Dick waited until the waitress set down their order. When they were alone again, he apologized for the lecture and changed the subject. “Now, the wedding will be on August twelfth in Sandusky. Judy’s sister will be maid of honor. Corey’s the best man. We want you in the wedding party.”

Helen shook her head. “Tell Judy that I can’t come either,” she said, then explained how she and Stephen planned to stage their deaths.

“You’re sure that’s what you want?” Dick asked when she’d finished. Helen nodded and he went on, “Well, I suppose we can keep in touch somehow. Maybe we can send letters through Paul.”

Helen smiled. “More than that. I’ll want you to visit us. We both will.”

“Then I’ll arrange to see you. I promise.”

“I thought you’d be the hardest one to tell. I dreaded it and you’re making it so easy for me,” she said and he sensed her thankfulness in her tone and the quick merging of their minds.

“I never had a choice, not from the day you and Stephen met.”

“No, Uncle, you never did.” She reached across the table and took his hand, and he was thankful to notice that the sexual charge of her touch had vanished. “The nude is being donated to the Cleveland Art Museum. The Andalusian series has been purchased by the Austra family.
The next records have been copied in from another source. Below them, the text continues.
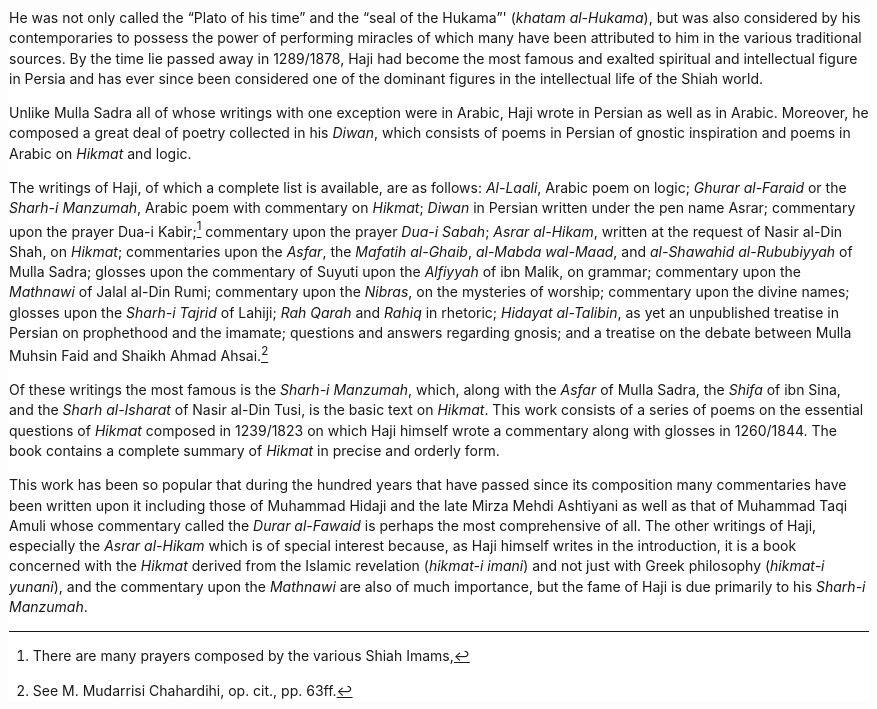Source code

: He was not only called the “Plato of his time” and the “seal of the
Hukama”' (*khatam al-Hukama*), but was also considered by his
contemporaries to possess the power of performing miracles of which many
have been attributed to him in the various traditional sources. By the
time lie passed away in 1289/1878, Haji had become the most famous and
exalted spiritual and intellectual figure in Persia and has ever since
been considered one of the dominant figures in the intellectual life of
the Shiah world.

Unlike Mulla Sadra all of whose writings with one exception were in
Arabic, Haji wrote in Persian as well as in Arabic. Moreover, he
composed a great deal of poetry collected in his *Diwan*, which consists
of poems in Persian of gnostic inspiration and poems in Arabic on
*Hikmat* and logic.

The writings of Haji, of which a complete list is available, are as
follows: *Al-Laali*, Arabic poem on logic; *Ghurar al-Faraid* or the
*Sharh-i Manzumah*, Arabic poem with commentary on *Hikmat*; *Diwan* in
Persian written under the pen name Asrar; commentary upon the prayer
Dua-i Kabir;[^4] commentary upon the prayer *Dua-i Sabah*; *Asrar
al-Hikam*, written at the request of Nasir al-Din Shah, on *Hikmat*;
commentaries upon the *Asfar*, the *Mafatih al-Ghaib*, *al-Mabda
wal-Maad*, and *al-Shawahid al-Rububiyyah* of Mulla Sadra; glosses upon
the commentary of Suyuti upon the *Alfiyyah* of ibn Malik, on grammar;
commentary upon the *Mathnawi* of Jalal al-Din Rumi; commentary upon the
*Nibras*, on the mysteries of worship; commentary upon the divine names;
glosses upon the *Sharh-i Tajrid* of Lahiji; *Rah Qarah* and *Rahiq* in
rhetoric; *Hidayat al-Talibin*, as yet an unpublished treatise in
Persian on prophethood and the imamate; questions and answers regarding
gnosis; and a treatise on the debate between Mulla Muhsin Faid and
Shaikh Ahmad Ahsai.[^5]

Of these writings the most famous is the *Sharh-i Manzumah*, which,
along with the *Asfar* of Mulla Sadra, the *Shifa* of ibn Sina, and the
*Sharh al-Isharat* of Nasir al-Din Tusi, is the basic text on *Hikmat*.
This work consists of a series of poems on the essential questions of
*Hikmat* composed in 1239/1823 on which Haji himself wrote a commentary
along with glosses in 1260/1844. The book contains a complete summary of
*Hikmat* in precise and orderly form.

This work has been so popular that during the hundred years that have
passed since its composition many commentaries have been written upon it
including those of Muhammad Hidaji and the late Mirza Mehdi Ashtiyani as
well as that of Muhammad Taqi Amuli whose commentary called the *Durar
al-Fawaid* is perhaps the most comprehensive of all. The other writings
of Haji, especially the *Asrar al-Hikam* which is of special interest
because, as Haji himself writes in the introduction, it is a book
concerned with the *Hikmat* derived from the Islamic revelation
(*hikmat-i imani*) and not just with Greek philosophy (*hikmat-i
yunani*), and the commentary upon the *Mathnawi* are also of much
importance, but the fame of Haji is due primarily to his *Sharh-i
Manzumah*.


[^1]: Only the most eminent figures in the intellectual life of Islam
[^2]: There is an account of the life of Haji by himself on which we
[^3]: Among his special disciples one may name Sultan Ali Shah Gunabadi
[^4]: There are many prayers composed by the various Shiah Imams,
[^5]: See M. Mudarrisi Chahardihi, op. cit., pp. 63ff.
[^6]: It is difficult to understand Iqbal’s statement made in his
[^7]: See the chapter on Suhrawardi Maqtul.
[^8]: The relation of particular beings to extended being is like that
[^9]: See Seyyed Hossein Nasr, “The Polarisation of Being,” Pakistan
[^10]: We can, therefore, justly say that this issue as understood by
[^11]: The whole discussion concerning Being occupies the first section
[^12]: The theologians (Mutikallimun) believed that each creature in the
[^13]: For this view Haji is indebted partly to Mulla Sadra and partly
[^14]: In his commentary upon the Mathnawi, Teheran, lithographed
[^15]: Sharh-i Manzumah, pp. 131-40.
[^16]: Mulla Ali Zunuzi, a contemporary of the sage of Sabziwar, in his
[^17]: Sharh-i Manzumah, pp. 140-51.
[^18]: Ibid., p. 157. M. T. Amuli, Durar al-Fawaid, Mustafawi Press,
[^19]: Asrar al-Hikam, Teheran, lithographed edition, 1286/1869, pp.
[^20]: This knowledge, Haji compares to the point of the Pen before
[^21]: Sharh-i Manzumah, pp. 183-84.
[^22]: Refer to the chapter on Suhrawardi Maqtul. This seven-fold
[^23]: Sharh-i Manzumah, pp. 284ff.; Asrar al-Hikam, pp. 152ff. These
[^24]: For the meaning of this expression that is taken from the
[^25]: See Iqbal, op. cit., pp. 185-86.
[^26]: These stages have already been discussed in the chapter on Mulla
[^27]: Sharh-i Manzumah, pp. 318-29; also Asrar al-Hikam, pp. 307ff.
[^28]: Regarding the question of the relation of Islam to previous
[^29]: Haji considers the greatest miracle of the Prophet Muhammad (S),
[^30]: This is with reference to the verse of Light in the Quran
[^31]: By this symbolism Haji implies that the message of Moses (as) was
[^32]: Asrar al-Hikam, p. 369.
[^33]: Sharh-i Manzumah, pp. 329ff.; Asrar al-Hikam, pp. 261ff.
[^34]: A list of some of these Hakims is given by Gobineau, op. cit.,
[^35]: This great authority on Hikmat and gnosis has trained a
[^36]: This sage whom we mentioned in the chapter on Mulla Sadra is the
[^37]: It is for this reason that with great obstinacy and despite some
The self-portrait will stay with me. Most of the money this sale has raised along with every painting that hasn’t been sold is going to belong to you.“

“Helen, I can’t let you . . .”

“That’s my estate. I can’t take it with me. Besides, I want to help put Carol and Alan through college. This way I can do it without the risk of anyone knowing what happened to me.”

“I suppose we can’t tell the kids the truth, can we?”

“Maybe someday. Not yet.” She hesitated, then added, “And you’ll have to destroy every photograph of me except those taken when I was a child, and all their negatives.”

“Damn!” Dick said. “Carol’s been keeping a scrap-book.”

“What photos does she have?”

‘ ’Just the ones we took after you had your hair cut in that stupid shingle. What were you, about fifteen?“

Helen laughed, the first sincerely happy moment of the day, as if apprehension had exhausted her. “Let her keep it. Nobody would recognize me from that.”

They talked about the past while they finished their lunch, Helen speaking of last summer’s events in a hazy detached tone, as if they had taken place years ago. As they got ready to leave the restaurant, Dick asked her again, “Are you sure you want to do this?”